Sandbox resources have been organized as training modules focused on key topics in health data science. We are constantly adding additional resources and have plans to create additional modules on medical imaging and wearable device data. Feel free to adapt these resources for your own purposes (with credit to the National Health Data Science Sandbox project and other projects they acknowledge in the specific materials).
You can access our training modules through:
- In-person workshops and courses at host universities (check News for announcements)
- Course/workshop repositories on our GitHub page - some tool assembly may be required!
- Independently accessible Sandbox apps on UCloud, the academic HPC at University of Southern Denmark
- Virtual machines deployed on the Course Platform at Computerome, the academic HPC at the Technical University of Denmark (Sandbox rollout still under development!)
Available resources within each training module are listed below, including tutorials and guides and popular tools for analysis and visualization . Email us with any questions, comments or suggestions for new workshops!
Genomics is the study of genomes, the complete set of an organism's DNA. Genomics research now encompasses functional and structural studies, epigenomics, and metagenomics, and genomic medicine is under active implementation and extension in the health sector.
Use the Genomics Sandbox App on UCloud to explore the resources below:¶
- Introduction to Next Generation Sequencing data (last update: June 2023)
- Introduction to Population Genomics (implementation of a course by Prof. Kasper Munch of Aarhus University) (last update: March 2023)
- Introduction to GWAS (last update: March 2023)
- Interactive Genomic Browser (a popular visualization tools for genomics analysis)
Transcriptomics is the study of transcriptomes, which investigates RNA transcripts within a cell or tissue to determine what genes are being expressed and in what proportion. These RNA transcripts include mRNAs, tRNA, rRNA and other non-coding RNA presents in a cell.
Use the Transcriptomics Sandbox App on UCloud to explore these resources:¶
- Bulk RNAseq (last update: June 2023)
- Single-Cell RNAseq (last update: May 2023)
- Cirrocumulus (a popular tool for visualizing different types of RNA-seq data and downstream analysis)
- RNAseq in RStudio (RStudio session with pre-installed RNAseq analysis packages for exploring with your own uploaded data)

**Available data**

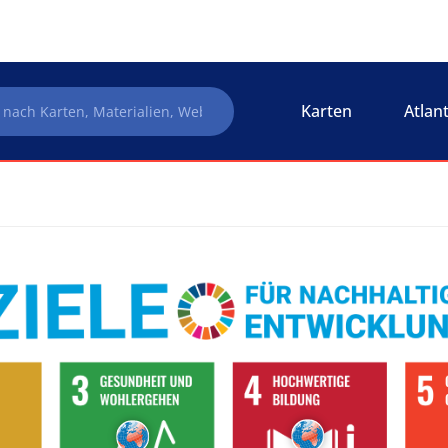
Karten
Atlan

**What you should do**
Write the next part of the page on the Sandbox training modules, starting after its entry for RNAseq in RStudio.

**Answer to this task**
Proteomics is the study of proteins that are produced by an organism. Proteomics allows us to analyse protein compositon and structure, which have great importance in determining their function.
Use the Proteomics Sandbox App on UCloud to explore pre-installed tools for proteomics analysis and other resources:¶
- Proteomics Sandbox Documentation (last update: May 2023)
- Introduction to Clinical Proteomics (course under development)
We also offer a tutorial on UCloud's ColabFold app, a tool that allows predictions with AlphaFold2 or RoseTTAFold.
- ColabFold Intro (last update: October 2022)
Electronic Health Records¶
Electronic health records (EHRs) are digital records kept in the public health sector that record the medical histories of individuals, and access is normally highly restricted to preserve patient privacy. This data is sometimes also shared (partly or in full) in secondary patient registries that support research of a specific disease or condition (such as breast cancer or cystic fibrosis). These datasets are extraordinarily valuable in the development of predictive models used in precision medicine.
The chronic lymphocytic leukemia synthetic dataset listed below is generated solely from public data and is of low utility, so we don't recommend its use beyond the course it was designed for (with much explanation for the students on its construction and caveats). Please see Synthetic Data for more information.
- Chronic Lymphocytic Leukemia synthetic dataset created for use in "Fra realworld data til personlig medicin", a course from University of Copenhagen's MS in Personlig Medicin (last update: January 2023)
- Intro to EHR analysis (workshop under development)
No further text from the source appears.